The study, published in the August issue of Environmental Science & Technology, said that in the long run, the global temperature increase from a car trip will be on average higher than from a plane journey for the same distance.

"Car travel emits more carbon dioxide than air travel per passenger mile. As carbon dioxide remains in the atmosphere longer than the other gases, cars have a more harmful impact on climate change in the long term," said Kleefeld from the International Institute for Applied Systems Analysis in Austria.

However, in the short run, traveling by air has a larger adverse impact on climate because airplanes only affect short-lived warming processes at high altitudes.

In the first years after the journey, air travel increases global temperatures four times more than car travel.

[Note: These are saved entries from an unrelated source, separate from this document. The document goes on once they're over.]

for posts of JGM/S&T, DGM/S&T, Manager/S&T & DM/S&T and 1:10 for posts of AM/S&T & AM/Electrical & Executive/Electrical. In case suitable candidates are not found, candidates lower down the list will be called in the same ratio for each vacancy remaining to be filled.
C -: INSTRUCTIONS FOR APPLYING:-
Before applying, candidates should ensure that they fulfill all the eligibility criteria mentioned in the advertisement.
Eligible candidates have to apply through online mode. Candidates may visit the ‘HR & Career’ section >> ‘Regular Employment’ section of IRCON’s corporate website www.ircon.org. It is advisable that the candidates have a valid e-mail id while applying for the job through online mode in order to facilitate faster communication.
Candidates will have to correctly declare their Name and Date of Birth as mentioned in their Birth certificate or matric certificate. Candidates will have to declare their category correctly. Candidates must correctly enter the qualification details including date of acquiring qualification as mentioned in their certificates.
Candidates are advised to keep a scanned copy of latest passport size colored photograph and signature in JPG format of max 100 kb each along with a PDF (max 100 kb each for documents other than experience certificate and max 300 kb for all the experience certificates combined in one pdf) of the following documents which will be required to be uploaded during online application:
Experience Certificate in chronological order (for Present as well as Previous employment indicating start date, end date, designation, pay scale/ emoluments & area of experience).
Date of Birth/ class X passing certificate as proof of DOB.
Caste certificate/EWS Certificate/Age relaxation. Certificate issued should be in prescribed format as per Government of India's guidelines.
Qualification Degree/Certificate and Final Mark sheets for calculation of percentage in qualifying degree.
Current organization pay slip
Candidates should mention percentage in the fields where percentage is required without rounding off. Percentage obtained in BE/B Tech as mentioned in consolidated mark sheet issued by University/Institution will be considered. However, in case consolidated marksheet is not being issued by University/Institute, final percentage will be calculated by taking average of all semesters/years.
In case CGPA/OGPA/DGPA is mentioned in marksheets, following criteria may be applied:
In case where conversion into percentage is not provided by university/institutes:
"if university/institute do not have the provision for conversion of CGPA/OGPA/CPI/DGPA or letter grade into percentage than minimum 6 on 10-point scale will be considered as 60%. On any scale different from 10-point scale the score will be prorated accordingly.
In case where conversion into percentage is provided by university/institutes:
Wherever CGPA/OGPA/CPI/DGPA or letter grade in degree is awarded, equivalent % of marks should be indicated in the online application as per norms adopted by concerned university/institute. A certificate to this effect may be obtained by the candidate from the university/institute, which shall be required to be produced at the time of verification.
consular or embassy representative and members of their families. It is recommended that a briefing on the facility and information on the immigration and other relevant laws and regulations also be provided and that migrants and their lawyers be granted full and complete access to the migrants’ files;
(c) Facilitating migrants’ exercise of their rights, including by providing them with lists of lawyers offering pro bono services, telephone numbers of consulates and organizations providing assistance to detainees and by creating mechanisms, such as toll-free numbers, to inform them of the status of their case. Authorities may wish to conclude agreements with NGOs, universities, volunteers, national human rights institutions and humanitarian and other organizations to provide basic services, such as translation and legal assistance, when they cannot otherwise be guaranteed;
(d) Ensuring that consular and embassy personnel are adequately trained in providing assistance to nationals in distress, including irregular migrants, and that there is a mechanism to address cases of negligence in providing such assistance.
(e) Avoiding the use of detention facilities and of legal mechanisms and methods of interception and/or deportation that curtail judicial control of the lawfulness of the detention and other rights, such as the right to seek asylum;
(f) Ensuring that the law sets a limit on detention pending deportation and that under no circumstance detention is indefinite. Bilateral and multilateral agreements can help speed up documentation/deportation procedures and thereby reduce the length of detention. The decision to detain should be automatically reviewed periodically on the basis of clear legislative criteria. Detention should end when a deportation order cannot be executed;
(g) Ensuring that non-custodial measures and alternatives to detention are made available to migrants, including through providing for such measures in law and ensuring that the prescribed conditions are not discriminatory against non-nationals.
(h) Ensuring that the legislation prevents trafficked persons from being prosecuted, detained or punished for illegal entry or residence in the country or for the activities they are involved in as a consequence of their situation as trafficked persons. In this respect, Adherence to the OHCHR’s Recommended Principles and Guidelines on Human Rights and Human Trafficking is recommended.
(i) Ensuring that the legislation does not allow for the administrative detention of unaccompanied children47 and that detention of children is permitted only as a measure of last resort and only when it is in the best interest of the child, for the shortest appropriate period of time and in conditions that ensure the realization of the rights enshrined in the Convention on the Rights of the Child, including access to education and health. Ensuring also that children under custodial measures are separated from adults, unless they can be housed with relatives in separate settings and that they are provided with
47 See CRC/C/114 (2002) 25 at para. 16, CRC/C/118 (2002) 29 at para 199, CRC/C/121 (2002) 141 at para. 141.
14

Passenger trains and buses cause four to five times less impact than automobile travel for every mile a passenger travels, according to the study.

"As planes fly at high altitudes, their impact on ozone and clouds is disproportionately high, though short lived. Although the exact magnitude is uncertain, the net effect is a strong, short-term temperature increase," said Dr. Jens Borken-Kleefeld, lead author of the study.

To determine the impact of different means of transport, the researchers use, for the first time, a suite of climate chemistry models to monitor the climate effects of all long- and short-lived gases, aerosols and cloud effects, not just carbon dioxide, resulting from transport worldwide.